Applique-t-on vraiment à Bruxelles la possibilité de suspendre les allocations familiales pour absentéisme scolaire?

06 Sep 2021 | Nouvelles

L’instruction en Belgique est obligatoire de 5 à 18 ans et toute absence à l’école doit être justifiée par un mot des parents ou un certificat médical. Chaque élève a “droit” à neuf demi-jours d’absence ainsi justifiés au cours d’une même année scolaire. Rappelons le principe de l’obligation scolaire: tout élève a l’obligation de fréquenter effectivement et assidument les cours. S’il ne le fait pas, la réglementation prévoit qu’il perde la qualité d’élève régulier et ne puisse dès lors plus prétendre à la sanction des études et donc à la réussite de son année scolaire. (Décret du 24 juillet 1997 définissant les missions prioritaires de l’enseignement fondamental et de l’enseignement secondaire et organisant les structures propres à les atteindre, articles 85 et 93).

Le droit aux allocations familiales peut être suspendu temporairement si l’enfant bénéficiaire ne répond plus aux conditions requises pour bénéficier de celles-ci, comme c’est le cas pour l’absentéisme scolaire. Le droit aux allocations familiales peut également être suspendu lorsque l’étudiant de plus de 18 ans bénéficiaire de prestations familiales en application de l’article 62, § 3, de la Loi générale relative aux allocations familiales s’absente des cours de manière injustifiée.

L’octroi des allocations familiales est alors suspendu durant la période d’absence injustifiée.

 

Absentéisme massif

La Fédération des associations de parents de l’enseignement officiel (Fapeo), interpellait l’opinion sur le doublement du nombre d’élèves en absence injustifiée en début de cette année. Elle faisait ainsi écho à la situation complexe de l’enseignement obligatoire durant la crise sanitaire, particulièrement quand il s’agit du secondaire.

Ces chiffres rejoignent ceux de la Direction générale de l’enseignement obligatoire avec les résultats d’une enquête de terrain diligentée fin 2020 par la Fapeo, le Comité des élèves francophones (CEF) et le Centre d’expertise et de ressources pour l’enfance (Cere), laquelle évaluait l’impact de l’enseignement hybride en période covid. «Les absences injustifiées ont explosé dans les écoles en Fédération Wallonie-Bruxelles à cause de la crise du coronavirus et de l’enseignement hybride (50% à distance via l’ordinateur, 50% de présence en classe)», relevait Le Soir à la même époque.

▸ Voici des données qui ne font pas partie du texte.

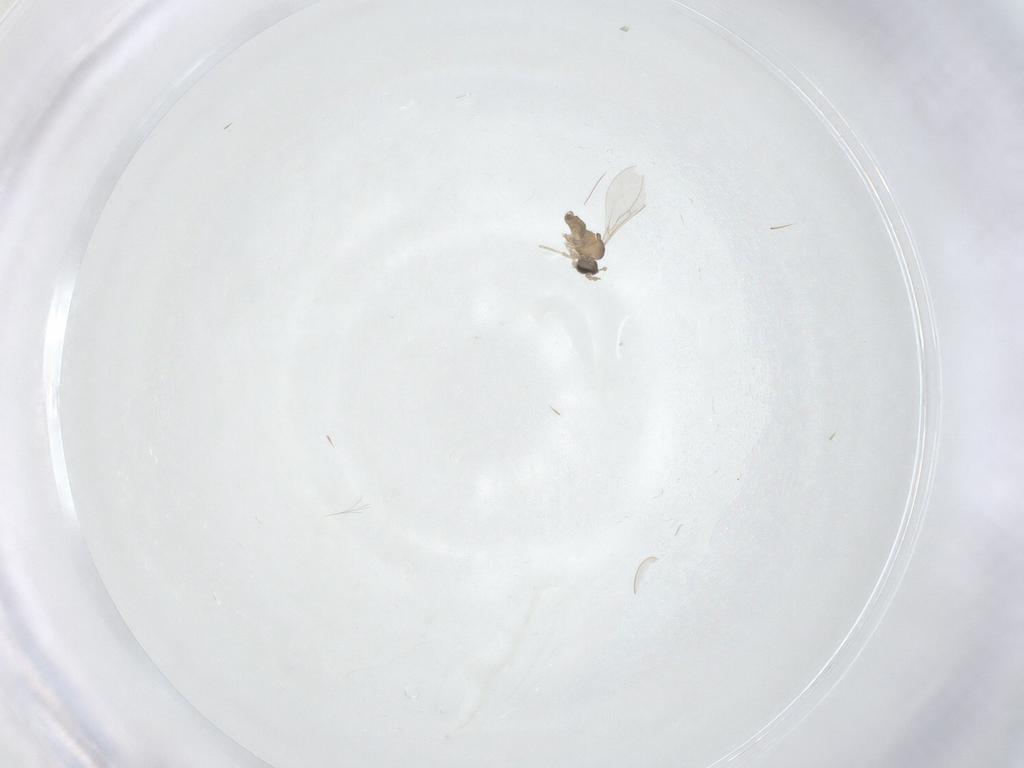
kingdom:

Selon la Fapeo, les services officiels ont enregistré près de 40% de signalements d’absences en plus entre les dix premières semaines de l’année scolaire 2019-2020 et les dix premières de cette année 2020-2021: de 5.676 élèves avec déjà au minimum neuf demi-jours d’absence le 15 novembre 2019, à 7.838 dans la même situation un an plus tard.

 

Un outil efficace

Au-delà de la situation particulière liée à la crise sanitaire, il est évident que l’application stricte de l’obligation scolaire est un élément essentiel dans la lutte contre la pauvreté et le chômage en région bruxelloise. On ne peut pas lutter sérieusement contre le décrochage scolaire si on n’utilise pas pleinement les moyens dont nous disposons et la suspension des allocations familiale est sans aucun doute un outil efficace à cet égard. Il convient de l’appliquer sans le moindre atermoiement dans l’intérêt même des élèves et des finances publiques, c’est-à-dire des contribuables.

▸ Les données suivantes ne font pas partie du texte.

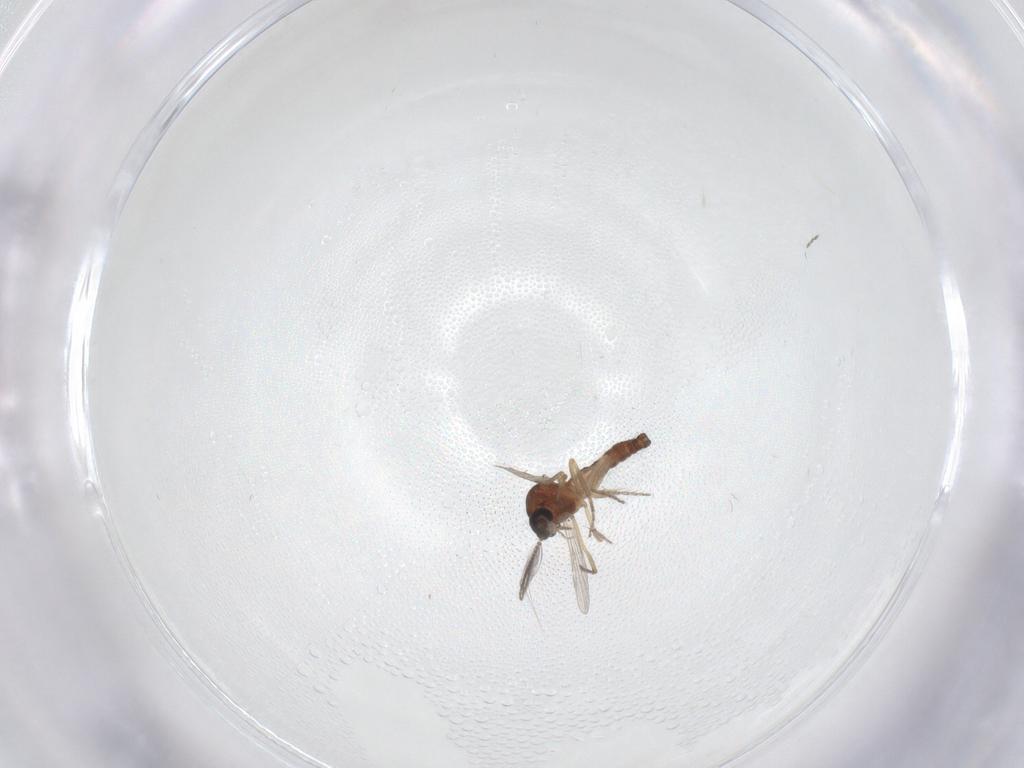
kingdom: Animalia
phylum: Arthropoda
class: Insecta
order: Diptera
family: Ceratopogonidae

Au vu des chiffres évoqués, il ne peut pas faire de doute que le principe de la suspension des allocations familiales pour absentéisme scolaire aura été appliqués à de nombreuses reprises.

Depuis le 1er janvier 2020, c’est la Région bruxelloises qui gère les allocations familiales sous la responsabilité du ministre Bernard Clerfayt à qui le Vlaams Belang, par la voix de son Chef de groupe au Parlement bruxellois, Dominiek Lootens, pose les questions suivantes:

Quels critères prévalent à une décision de suspendre les allocations familiales pour absentéisme scolaire. Le dépassement du nombre de jours d’absences injustifiées suffit-il à déclencher automatiquement le processus de suspension ou existe-t-il d’autres facteurs d’ordre plus subjectifs intervenant dans la décision et si oui, lesquels?

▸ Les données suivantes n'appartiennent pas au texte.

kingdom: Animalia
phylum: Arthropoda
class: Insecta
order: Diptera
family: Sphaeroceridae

  1. Les chefs d’établissements scolaires ont-ils l’obligation de transmettre les cas d’absentéisme scolaire, et si oui à quel organe?
  2. Combien de dossiers d’absentéisme scolaire pouvant donner lieu à une suspension des allocations familiales ont été transmis par les chefs d’établissements?
  3. Combien de décision de suspension temporaire des allocations familiales pour absentéisme scolaire ont-elles été appliquées depuis le 1er janvier 2020?

Nous attendons avec énormément d’intérêt les réponses du ministre et nous ne manquerons pas de vous les communiquer dès réception.